ドイツの少数民族「ソルブ人」とは?
ヨーロッパは、国名とその国に暮らす民族名が一致すると思われているきらいがあります。しかし、細かく見てみると、様々な民族が暮らしているケースは少なくありません。
今回は、ドイツに住む「ソルブ人」について解説します。
ソルブ人は、ドイツに暮らす少数民族で、ザクセン州バウツェン辺りに住む上ソルブ人と、ブランデンブルク州コトブス辺りに住む下ソルブ人に分かれています。彼らは「ソルブ語」というスラヴ系の言語を持っています。チェコ語やスロバキア語、ポーランド語と同じ西スラヴ系の言語です。ソルブ語は更に、上ソルブ人が使う上ソルブ語と下ソルブ人が使う下ソルブ語に分類されています。しかし、ソルブ人の多くは言語・文化面においてドイツ人化し、ソルブ語話者は減少しつつあり、ソルブ語は消滅の危機にあります。
ナチスドイツ時代には、ソルブ人の言語が禁止されるなど、弾圧が行われました。ナチスは、スラヴ系はヨーロッパ人の中でも「劣等民族」であるという理由で、スラヴ系に対してもユダヤ人同様に迫害を行っていました。しかし、第二次世界大戦後に、同じくスラヴ系民族が多数派のソ連により「解放(これも意味深な言葉ですが…↓下のリンク参照)」されます。

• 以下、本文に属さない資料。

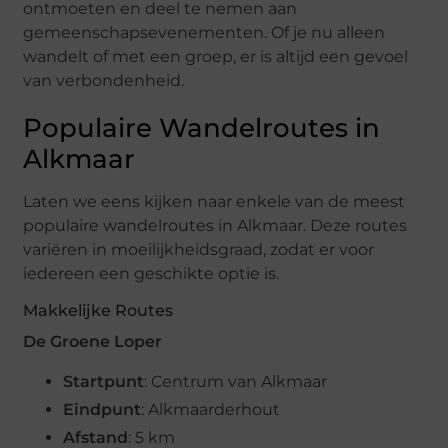
ontmoeten en deel te nemen aan
gemeenschapsevenementen. Of je nu alleen
wandelt of met een groep, er is altijd een gevoel
van verbondenheid.
Populaire Wandelroutes in
Alkmaar
Laten we eens kijken naar enkele van de meest
populaire wandelroutes in Alkmaar. Deze routes
variëren in moeilijkheidsgraad, zodat er voor
iedereen een geschikte optie is.
Makkelijke Routes
De Groene Loper
Startpunt
: Centrum van Alkmaar
Eindpunt
: Alkmaarderhout
Afstand
: 5 km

ソ連侵入後は、ソルブ人の言語や文化を保護するような政策が行われ、東ドイツがその政策を引き継ぎます。しかし、それはあくまでも社会主義政策の一環で、ソルブ人に対する強制移住政策も行われていたと言います。↓下の記事参考
単一民族国家という印象が強いドイツですが、実は少数民族、それも移民でなく昔から住んでいる人達も存在しています。ナチスによる迫害や、社会主義体制による支配の歴史など、日本で耳にする機会は少ないですが、この際に知っていただけると嬉しいです。